For years, it has been widely assumed that older adults may experience memory loss and other cognitive problems following surgery. But a new study from researchers at Washington University School of Medicine in St. Louis questions those assumptions. In fact, the researchers were not able to detect any long-term cognitive declines attributable to surgery in a group of 575 patients they studied.
“There’s a perception that people go in for surgery, and they aren’t quite the same afterward,” says first author Michael S. Avidan, M.D. “The reports of cognitive deterioration have varied, but several studies have suggested it affects many elderly people. In my experience as an anesthesiologist, I’ve found this is a very common concern.”
But Avidan, associate professor of anesthesiology and surgery, and fellow investigator Alex S. Evers, M.D., the Henry E. Mallinckrodt Professor and head of the Department of Anesthesiology, questioned those conclusions.
“We wondered how reasonable it was to compare people having surgery to people who were perfectly healthy,” Evers explains. “We thought a better comparison group might be people who were equally ill.”
Past cognitive studies tested surgery patients just before an operation and then retested them several months later. So if a patient was just beginning to suffer declines at the time of the first test, it might be assumed that further declines at follow-up were caused by their operation when, in fact, they already were underway. To get better initial screenings, Avidan and Evers examined data from Washington University’s Alzheimer’s Disease Research Center (ADRC).
The ADRC tests cognitive function in volunteers annually, beginning at the age of 50. Having years of cognitive data on hand made it easier to map a person’s cognitive trajectory before and after surgery or illness and see whether either had any long-term impact on cognitive performance.
The 575 patients they studied had been tested annually at the ADRC and include those with Alzheimer’s-type dementia. At the start of the study, 361 people had mild to moderate dementia, and 214 were dementia-free. Those patients were divided into three groups: those who had surgery, those with illness, and a third group with neither.
“We were able to use patients as their own controls before and after surgery and to compare groups of patients over time, and we did not detect any evidence of a long-term cognitive decline,” Evers says. “Our findings suggest that if older people physically recover from surgery, they should expect that within six months or a year, they will return to their previous level of cognitive ability, too.”
Evers and Avidan say this study would have been impossible without a database of patients like those at the ADRC. Knowing how people functioned for years before and after surgery or illness allowed them to learn whether a major event somehow changed their cognitive trajectories. It did not, even in patients with dementia at the time of surgery.
“This is an important finding for persons with Alzheimer’s and their families who may worry that a pending operation could adversely affect the patient’s cognitive status” says John C. Morris M.D., the Harvey A. and Dorismae Hacker Friedman Distinguished Professor of Neurology and director of the ADRC. “There has been a widespread belief that the memory and thinking abilities of patients with early Alzheimer’s disease may worsen as a consequence of surgery, but the evidence from this study does not support that belief.”
The investigators say their study, published in the November issue of the journal Anesthesiology, is not the final word on the relationship between surgery and cognitive declines. They believe that some patients may be more vulnerable for genetic reasons or because of how their brains react to surgery or anesthesia. They also excluded cardiac surgery patients from this study because of elevated stroke risk and other risks posed by cardiac surgery that aren’t as common in other types of operations. But they say, in general, the findings should be a relief for older people facing surgery.
“An older person should not anticipate cognitive deterioration following surgery,” says Avidan. “If you need surgery, and you’re elderly, even if you already have some cognitive impairment, whether you decide to have surgery or not should depend on surgical risks and benefits, and not the possibility of cognitive problems.”

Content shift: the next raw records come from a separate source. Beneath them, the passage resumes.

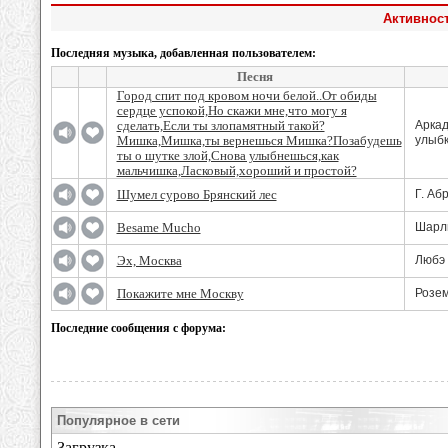
Активност
Последняя музыка, добавленная пользователем:
Песня
Город спит под кровом ночи белой..От обиды
сердце успокой,Но скажи мне,что могу я
сделать,Если ты злопамятный такой?
Аркад
Мишка,Мишка,ты вернешься Мишка?Позабудешь
улыбка
ты о шутке злой,Снова улыбнешься,как
мальчишка,Ласковый,хороший и простой?
Шумел сурово Брянский лес
Г. Аб
Besame Mucho
Шарл
Эх, Москва
Любэ
Покажите мне Москву
Розе
Последние сообщения с форума:
Популярное в сети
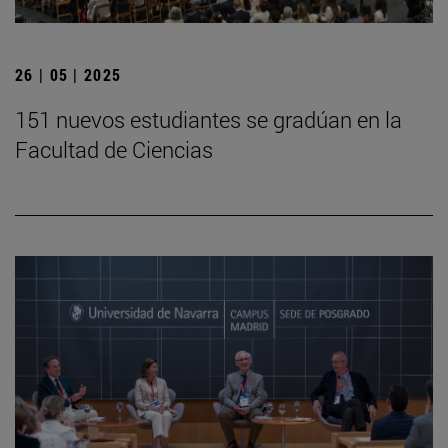
26 | 05 | 2025
151 nuevos estudiantes se gradúan en la
Facultad de Ciencias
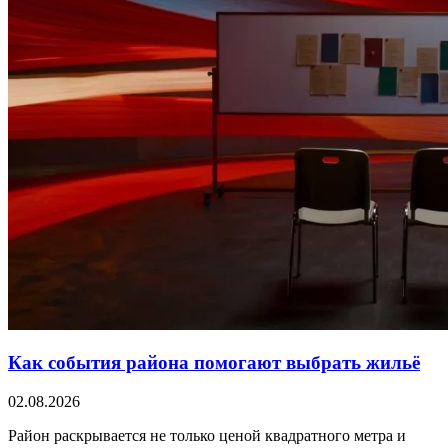
Как события района помогают выбрать жильё
02.08.2026
Район раскрывается не только ценой квадратного метра и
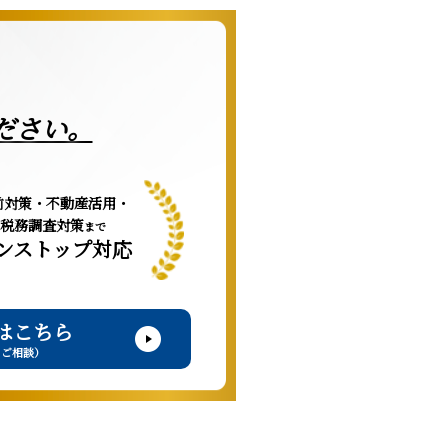
ださい。
前対策・不動産活用・
税務調査対策
まで
ンストップ対応
はこちら
・ご相談）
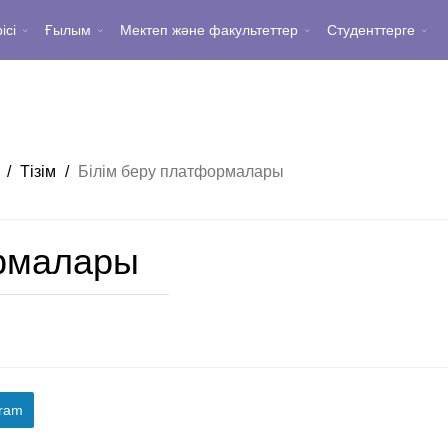
ісі
Ғылым
Мектеп және факультеттер
Студенттерге
с
/
Тізім
/
Білім беру платформалары
ормалары
gram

Avidan, MS, Searleman AD, Storandt M, Barnett K, Vannucci A, Saager L, Xiong C, Grant EA, Kaiser D, Morris, JC, Evers AS. Long-term cognitive decline in older subjects was not attributable to noncardiac surgery or major illness. Anesthesiology, vol. 111:5, pp. 1651-1657. Nov. 2009
This study was supported by grants from the University of Missouri Alzheimer’s Disease and Related Disorders Program and from the National Institute on Aging of the National Institutes of Health.
Washington University School of Medicine’s 2,100 employed and volunteer faculty physicians also are the medical staff of Barnes-Jewish and St. Louis Children’s hospitals. The School of Medicine is one of the leading medical research, teaching and patient care institutions in the nation, currently ranked third in the nation by U.S. News & World Report. Through its affiliations with Barnes-Jewish and St. Louis Children’s hospitals, the School of Medicine is linked to BJC HealthCare.